Anyway, I've gasbagged enough for the moment, but I should say: don't be discouraged from editing the article; try not to take anything anyone has said about the content you've added personally; bring any issues up on the article talk page where they can be discussed, and I encourage you to have a look at editing in some of the many other areas of this fascinating project. Slac speak up! 01:19, 21 August 2005 (UTC)[reply]

Thanks very much, and yeah, I do understand and appreciate what you're saying about how the lines distinguishing objective facts from subjective assertions is a tentative one, and because you're an obviously intelligent individual and a more experienced user than myself, I trust your judgement as to what does and does not constitute an 'objective contribution'.

◆ Extracted records
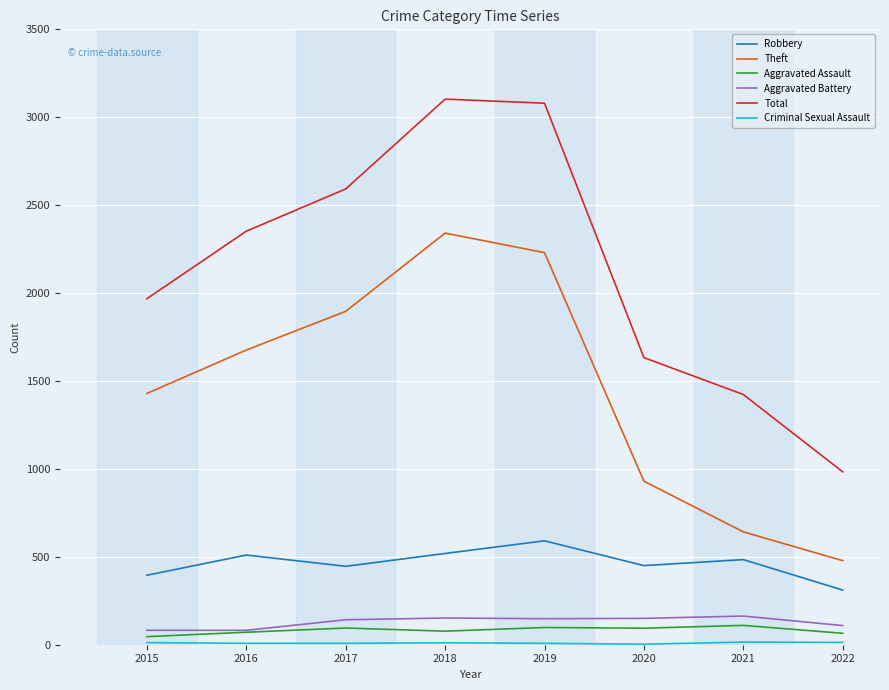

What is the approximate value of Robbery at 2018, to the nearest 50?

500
---
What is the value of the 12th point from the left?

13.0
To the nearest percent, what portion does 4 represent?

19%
--
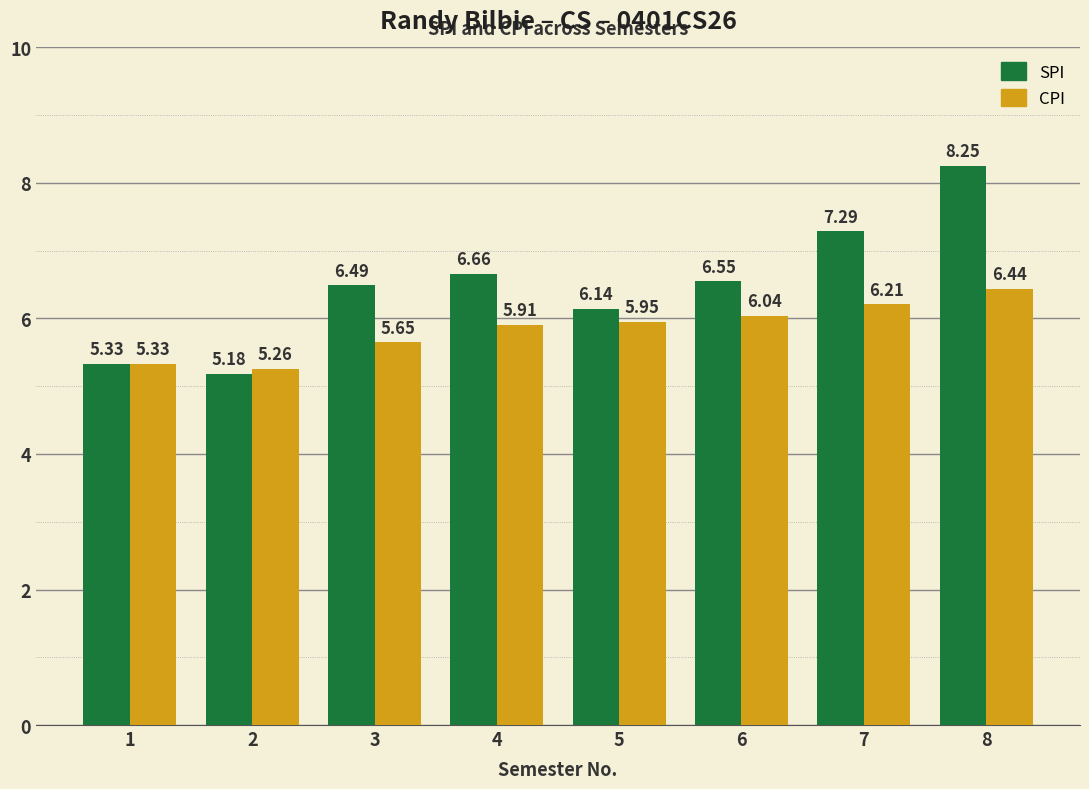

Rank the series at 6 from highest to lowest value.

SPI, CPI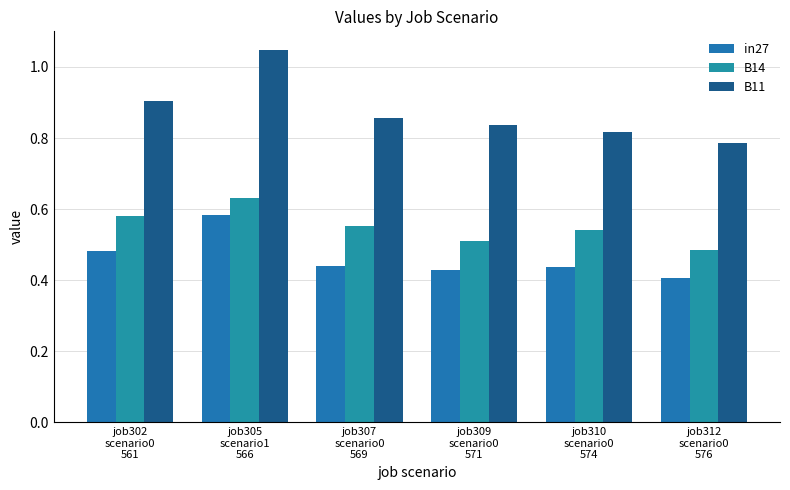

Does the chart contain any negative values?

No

◆ List of tasks
A – Repeat everything in the editing exchange from "Thanks very much, and" down to "an 'objective contribution'.".
B – Answer these questions about the editing exchange:
(i) Where does the first writer say issues should be brought up?
(ii) What time and date appear with the first writer's signature?
(iii) What does the second writer trust the first writer's judgement about?
The rows are separate material, unrelated to the editing exchange.

◆ Results by task
A –
Thanks very much, and yeah, I do understand and appreciate what you're saying about how the lines distinguishing objective facts from subjective assertions is a tentative one, and because you're an obviously intelligent individual and a more experienced user than myself, I trust your judgement as to what does and does not constitute an 'objective contribution'.

B –
(i) On the article talk page.
(ii) 01:19, 21 August 2005 (UTC).
(iii) What does and does not constitute an 'objective contribution'.